Natomiast w niniejszym tekście chciałbym podsumować Wasze odpowiedzi i przyjrzeć się wybranym przez Was rozwiązaniom. Na początku jednak serdecznie dziękuję za tak liczny odzew, ponieważ w ciągu zaledwie kilkunastu dni do redakcji napłynęła prawie setka odpowiedzi, co uważam za bardzo dobry wynik. Cieszy mnie to tym bardziej, że w ten sposób wszyscy aktywnie włączamy się w trening bezpieczeństwa i poprawiamy wspólnie komfort latania.
Na pierwsze pytanie - Czy będąc na miejscu pilota SP-ABCD zdecydowałbyś się na wykonanie skróconego kręgu? - zaledwie 15% uczestników ankiety odpowiedziało jednoznacznie TAK. Jednoznacznie NIE odpowiedziało z kolei aż 55% wypowiadających się pilotów. Pozostałe 30% albo nie było w stanie jednoznacznie odpowiedzieć, albo swoje zachowanie warunkowało innymi czynnikami, przede wszystkim natężeniem ruchu i sytuacją na radiu.
Co do zasady nie ma nic złego w skróconym kręgu, ale - tak jak wielu z Was zauważyło - należy budować go rozsądnie.
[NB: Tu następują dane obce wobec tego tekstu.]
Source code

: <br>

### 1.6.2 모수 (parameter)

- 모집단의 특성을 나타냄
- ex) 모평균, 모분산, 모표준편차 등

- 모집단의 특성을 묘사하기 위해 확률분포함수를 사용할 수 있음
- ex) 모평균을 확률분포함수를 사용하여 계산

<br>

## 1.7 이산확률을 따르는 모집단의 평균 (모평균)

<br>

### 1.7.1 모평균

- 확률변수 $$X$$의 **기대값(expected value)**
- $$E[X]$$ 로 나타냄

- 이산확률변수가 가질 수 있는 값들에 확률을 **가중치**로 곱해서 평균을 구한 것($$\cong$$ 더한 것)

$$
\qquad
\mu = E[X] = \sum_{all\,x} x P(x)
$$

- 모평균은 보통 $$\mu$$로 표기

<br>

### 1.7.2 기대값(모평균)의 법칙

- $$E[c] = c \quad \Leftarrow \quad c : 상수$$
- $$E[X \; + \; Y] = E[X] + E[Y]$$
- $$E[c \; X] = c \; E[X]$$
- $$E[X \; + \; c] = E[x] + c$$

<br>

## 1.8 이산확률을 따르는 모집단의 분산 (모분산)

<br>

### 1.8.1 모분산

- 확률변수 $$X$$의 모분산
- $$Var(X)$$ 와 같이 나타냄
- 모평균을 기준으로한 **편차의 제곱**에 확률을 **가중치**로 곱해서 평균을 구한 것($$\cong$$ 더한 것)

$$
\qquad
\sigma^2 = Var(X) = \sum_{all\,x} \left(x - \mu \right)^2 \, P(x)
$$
W opisywanym przykładzie, po stronie pilota SP-ABCD zabrakło prawidłowej obserwacji ruchu i upewnienia się, że swoim niestandardowym manewrem nie spowoduje niedogodności i zagrożenia dla innych pilotów w kręgu. Dlatego właśnie tak ważne jest uważne skanowanie przestrzeni gdy lecimy między trzecim a czwartym zakrętem, gdyż tylko wtedy możemy mieć pewność, że po szerszym kręgu nie leci inny pilot, który być może już zajął prostą do pasa w który my zaraz będziemy celować.
W opisywanym przypadku mowa była też o nagłej reakcji kierującego lotami, który dopiero gdy spostrzegł jak blisko znalazły się SP-ABCD i SP-XYZ zaczął sekwencjonować ruch i zalecił wydłużenie pozycji z wiatrem dla samolotu lecącego po krótkim kręgu.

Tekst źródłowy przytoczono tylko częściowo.